Gli elefanti asiatici, come detto, hanno sviluppato una netta preferenza per le colture coltivate rispetto alle erbe selvatiche, poiché più nutrienti e numerose. L’accesso ai campi comporta però grandi rischi, gli agricoltori, comprensibilmente, non vedono infatti di buon occhio gli elefanti che saccheggiano i loro raccolti e le ritorsioni sono all’ordine del giorno. Evidentemente, però, gli elefanti ritengono che valga la pena correre il rischio (uno studio ha scoperto che le diete a base di colture sono così ricche che riducono persino i livelli di stress degli elefanti), ricordandoci ancora una volta la straordinaria e sfaccettata intelligenza di questi enormi erbivori, di cui abbiamo ancora una conoscenza estremamente parziale.

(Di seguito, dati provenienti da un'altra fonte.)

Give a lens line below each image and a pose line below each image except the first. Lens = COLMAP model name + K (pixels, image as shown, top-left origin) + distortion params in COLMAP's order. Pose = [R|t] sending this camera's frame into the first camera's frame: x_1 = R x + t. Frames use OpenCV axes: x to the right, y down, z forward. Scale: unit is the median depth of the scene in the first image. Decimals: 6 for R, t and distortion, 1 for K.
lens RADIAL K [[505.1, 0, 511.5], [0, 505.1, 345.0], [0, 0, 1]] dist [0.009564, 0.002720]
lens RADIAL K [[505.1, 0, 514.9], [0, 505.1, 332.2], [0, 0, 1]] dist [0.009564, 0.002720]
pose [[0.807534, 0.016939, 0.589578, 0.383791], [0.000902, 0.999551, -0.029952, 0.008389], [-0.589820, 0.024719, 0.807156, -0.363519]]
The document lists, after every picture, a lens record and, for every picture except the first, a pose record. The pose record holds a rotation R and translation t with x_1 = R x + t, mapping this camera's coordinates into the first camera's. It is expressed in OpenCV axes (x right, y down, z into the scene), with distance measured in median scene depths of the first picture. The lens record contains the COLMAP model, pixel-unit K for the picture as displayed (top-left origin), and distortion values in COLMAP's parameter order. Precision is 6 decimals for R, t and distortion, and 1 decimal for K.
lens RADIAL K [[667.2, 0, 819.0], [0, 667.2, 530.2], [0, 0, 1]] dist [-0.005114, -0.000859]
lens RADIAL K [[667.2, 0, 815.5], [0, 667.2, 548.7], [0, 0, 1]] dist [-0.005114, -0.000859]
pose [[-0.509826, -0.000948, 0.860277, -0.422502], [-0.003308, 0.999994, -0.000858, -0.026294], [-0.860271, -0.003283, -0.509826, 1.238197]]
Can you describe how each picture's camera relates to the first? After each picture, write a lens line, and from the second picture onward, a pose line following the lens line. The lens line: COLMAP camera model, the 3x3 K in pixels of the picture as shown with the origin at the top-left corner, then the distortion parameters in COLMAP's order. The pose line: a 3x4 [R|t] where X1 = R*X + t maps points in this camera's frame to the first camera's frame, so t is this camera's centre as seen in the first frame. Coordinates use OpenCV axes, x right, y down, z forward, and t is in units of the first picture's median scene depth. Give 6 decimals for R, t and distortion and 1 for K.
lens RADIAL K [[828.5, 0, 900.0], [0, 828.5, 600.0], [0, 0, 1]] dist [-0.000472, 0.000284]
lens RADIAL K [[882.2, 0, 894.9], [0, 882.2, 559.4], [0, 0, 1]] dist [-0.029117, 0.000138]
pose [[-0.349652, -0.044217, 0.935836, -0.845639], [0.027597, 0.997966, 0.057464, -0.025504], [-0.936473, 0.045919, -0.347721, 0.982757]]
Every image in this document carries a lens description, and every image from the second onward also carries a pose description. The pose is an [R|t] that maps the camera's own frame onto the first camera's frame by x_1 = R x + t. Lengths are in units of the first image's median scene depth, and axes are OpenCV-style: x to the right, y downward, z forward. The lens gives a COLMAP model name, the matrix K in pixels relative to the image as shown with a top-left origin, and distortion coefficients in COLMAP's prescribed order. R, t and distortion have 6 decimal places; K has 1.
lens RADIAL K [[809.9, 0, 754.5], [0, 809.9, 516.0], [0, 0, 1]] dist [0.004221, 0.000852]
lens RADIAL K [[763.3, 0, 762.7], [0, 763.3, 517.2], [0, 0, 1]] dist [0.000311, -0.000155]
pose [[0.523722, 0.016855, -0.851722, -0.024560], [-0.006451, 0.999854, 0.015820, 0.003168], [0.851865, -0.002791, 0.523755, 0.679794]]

La ricerca evidenzia sia la notevole adattabilità degli elefanti, ma anche la grande influenza dell’uomo sull’ambiente naturale. Questi nuovi comportamenti, secondo gli autori dello studio, potrebbero essere sfruttati per mitigare i conflitti tra uomini ed elefanti. È molto importante, ad esempio, non uccidere o spostare gli elefanti più anziani non problematici, che potrebbero insegnare ai più giovani come comportarsi quando si spostano attraverso i villaggi, minimizzando così i danni. “La chiave per convivere con gli elefanti potrebbe essere comprendere la loro complessità sociale e sfruttare questa nuova conoscenza per imparare a modificare i nostri stili di vita per renderli più compatibili con quelli dei pachidermi, ed essere più flessibili nel nostro approccio verso gli elefanti”, ha affermato Srinivasaiah.